::: LISTED RECORDS

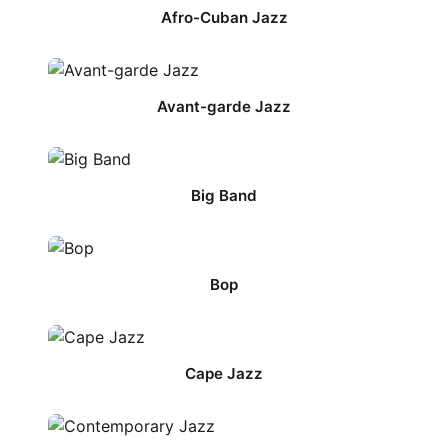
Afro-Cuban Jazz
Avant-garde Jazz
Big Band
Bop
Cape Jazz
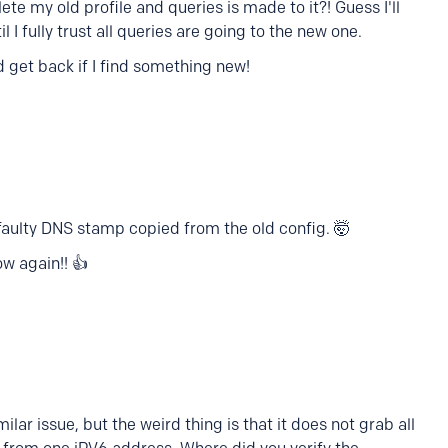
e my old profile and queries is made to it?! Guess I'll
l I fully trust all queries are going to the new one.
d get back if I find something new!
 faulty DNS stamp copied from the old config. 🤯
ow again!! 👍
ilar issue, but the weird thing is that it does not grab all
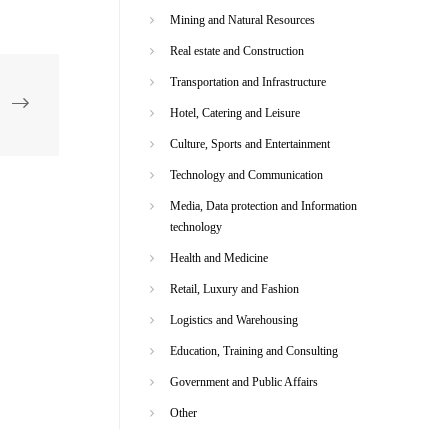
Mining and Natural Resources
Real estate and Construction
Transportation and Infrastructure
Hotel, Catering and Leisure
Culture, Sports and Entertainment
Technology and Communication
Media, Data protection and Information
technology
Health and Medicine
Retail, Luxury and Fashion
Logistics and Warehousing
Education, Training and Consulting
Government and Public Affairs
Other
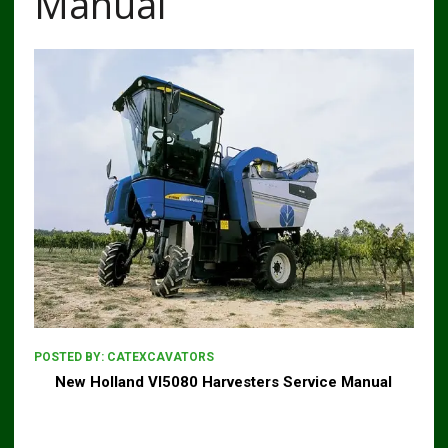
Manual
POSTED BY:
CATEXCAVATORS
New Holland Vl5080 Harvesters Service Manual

::::::
::: LISTED RECORDS

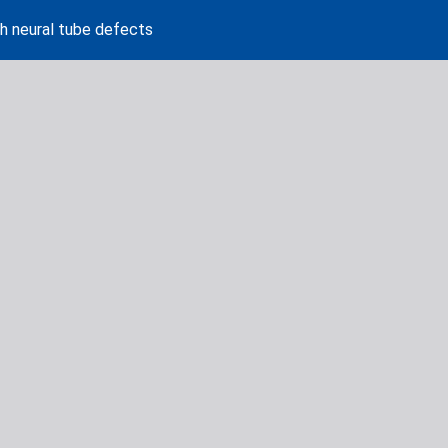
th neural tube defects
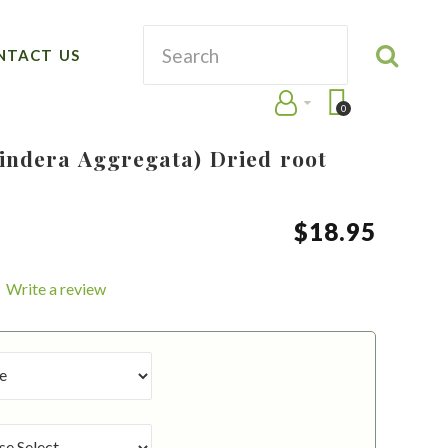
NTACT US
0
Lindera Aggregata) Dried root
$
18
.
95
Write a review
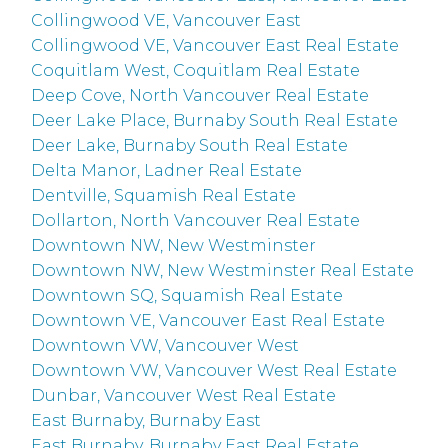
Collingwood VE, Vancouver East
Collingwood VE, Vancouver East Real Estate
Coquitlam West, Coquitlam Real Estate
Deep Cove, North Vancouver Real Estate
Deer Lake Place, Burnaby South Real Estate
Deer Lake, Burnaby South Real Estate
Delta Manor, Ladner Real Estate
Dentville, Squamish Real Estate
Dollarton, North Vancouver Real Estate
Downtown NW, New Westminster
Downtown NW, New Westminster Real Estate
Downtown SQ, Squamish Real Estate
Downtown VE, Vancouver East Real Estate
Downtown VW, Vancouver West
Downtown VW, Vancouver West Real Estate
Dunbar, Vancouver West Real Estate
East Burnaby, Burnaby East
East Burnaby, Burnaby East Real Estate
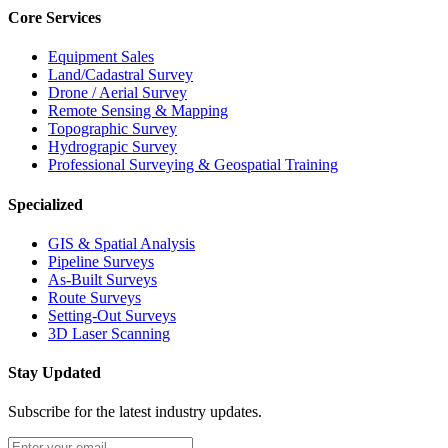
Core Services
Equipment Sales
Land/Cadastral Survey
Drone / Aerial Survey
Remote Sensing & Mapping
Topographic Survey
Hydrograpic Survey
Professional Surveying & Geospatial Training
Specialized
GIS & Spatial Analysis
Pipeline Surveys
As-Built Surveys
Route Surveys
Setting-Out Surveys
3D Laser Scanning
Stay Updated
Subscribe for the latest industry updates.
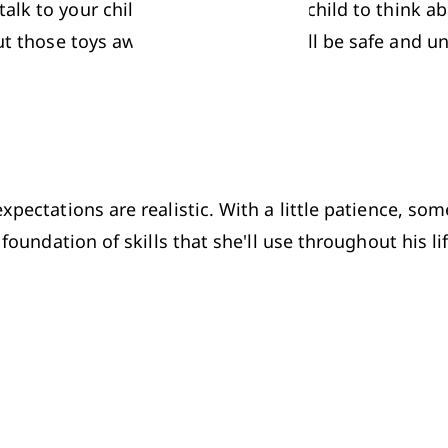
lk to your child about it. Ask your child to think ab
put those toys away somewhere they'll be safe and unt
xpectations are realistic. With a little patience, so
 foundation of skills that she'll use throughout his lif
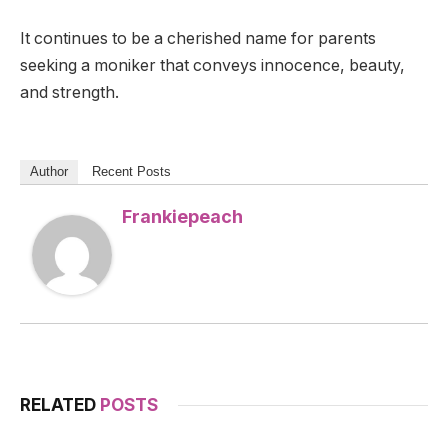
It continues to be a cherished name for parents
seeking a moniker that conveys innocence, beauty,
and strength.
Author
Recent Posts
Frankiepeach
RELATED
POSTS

::::::

Count the lines in the records above that contain the word "queries", and reply with the number alone.

### TASK OUTPUT
2